Even with radioactive labeling (or the equivalent), there are some interesting edge cases. How do you score (or relabel) XY becoming YX, especially when X and Y are substantial blocks of code?

Re:Visualizing code

rob_au on 2003-11-22T01:41:35

After I read this I had a thought that whilst it may be interesting to display the age of code visually, it may be more worthwhile to consider displaying the variability of the code in a visual form - That is, plotting the number of revisions and changes made to code against the code age. My rationale for this is that while working with code age would provide a incidencal overview of code stability, variability assessed by revisions and changes, potentially as a secondary measure to age, could provide a more interesting overview of development trends within larger codebases.

Sounds interesting ...

rob_au on 2003-11-21T10:52:43

The results were surprising. The islands of high density are where I would expect them (where all the typing is, silly), but their contour really shows where I am putting a lot of characters close together, which, I contend, makes the program harder to read there, just like it is harder to read porportional fonts (at least I think so).

This sounds very similar to some image analysis which I employed for a research thesis.

The topic of my research was investigating differences in the vasculature of benign tumours, specifically, uterine leiomyoma, surrounding tissue and control samples through the use of immunohistochemistry. This investigation technique relies upon the action of antibody-specific reactions to generate insoluble immune complexes which can subsequently be demonstrated by enzymatic staining - This results in the staining and highlighting of specific areas of the fixed tissue sample - In the case of my research which employed vascular specific antigens, CD31, CD34, factor VIII related antigen and Ulex, the vasculature structure of the tissue was highlighted.

Analysis of these stained sections involved the capture of images using a high-resolution digital camera attached to the viewing microscope. These images, with the tissue vasculature accentuated by the immunohistochemical staining, were then processed for evidence of statistically significant differences between the tissue groups. The criteria used in analysis included vascular density, proportional vascular density, vascular luminal diameter and, most interestingly, vascular distribution variability.

It was the analysis of area of vascular distribution variability which presented the greatest challenge as a result of the cluster nature of stained image components in a similar manner to that which you describe for text components of a program source. Types of analyses which may be worth investigating for this project include average distance between text components, average proportional size of text components and/or scatterplot distributions. Unfortunately, the final solution to this statistical problem eluded me as time constraints required the finalisation of research work and submission of research thesis.
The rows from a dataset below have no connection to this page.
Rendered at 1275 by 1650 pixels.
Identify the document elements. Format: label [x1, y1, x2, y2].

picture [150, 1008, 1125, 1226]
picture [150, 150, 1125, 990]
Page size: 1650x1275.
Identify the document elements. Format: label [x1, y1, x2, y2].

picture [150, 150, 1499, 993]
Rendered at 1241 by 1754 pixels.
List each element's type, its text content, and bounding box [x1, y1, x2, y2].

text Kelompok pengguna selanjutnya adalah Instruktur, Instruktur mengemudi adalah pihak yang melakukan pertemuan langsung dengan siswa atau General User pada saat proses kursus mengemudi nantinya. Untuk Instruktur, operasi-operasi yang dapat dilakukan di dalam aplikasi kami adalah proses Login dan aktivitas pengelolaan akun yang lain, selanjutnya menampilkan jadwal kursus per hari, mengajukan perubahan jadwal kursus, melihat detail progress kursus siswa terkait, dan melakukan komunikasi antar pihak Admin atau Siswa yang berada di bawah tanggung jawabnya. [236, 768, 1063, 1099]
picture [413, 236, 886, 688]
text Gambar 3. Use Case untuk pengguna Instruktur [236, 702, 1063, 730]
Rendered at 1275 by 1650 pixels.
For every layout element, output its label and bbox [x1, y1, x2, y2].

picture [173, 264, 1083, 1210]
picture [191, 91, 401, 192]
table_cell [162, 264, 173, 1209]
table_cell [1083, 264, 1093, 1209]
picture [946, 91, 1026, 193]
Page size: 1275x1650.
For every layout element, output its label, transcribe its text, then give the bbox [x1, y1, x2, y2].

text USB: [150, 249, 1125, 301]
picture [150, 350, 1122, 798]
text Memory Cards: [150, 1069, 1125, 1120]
I'll be interested to see how you get on with this project ...

Re:Sounds interesting ...

brian_d_foy on 2003-11-21T14:24:12

Very interesting---I hadn't thought to look at things like distances and areas.

Now it's looking like a GIS problem. I bet they have all sorts of nifty software to analyse this sort of stuff.

I should be able to post some stuff next week.

Interesting...

Adrian on 2003-11-21T15:04:37

Looking forward to the source :-)

I'm interested in quick ways to identify problem areas of code, often being tasked with having to pile through tons of "legacy" (spelt sh*t) code.

Have you come across Ward Cunningham's Signature Survey method. Competely different method, but useful.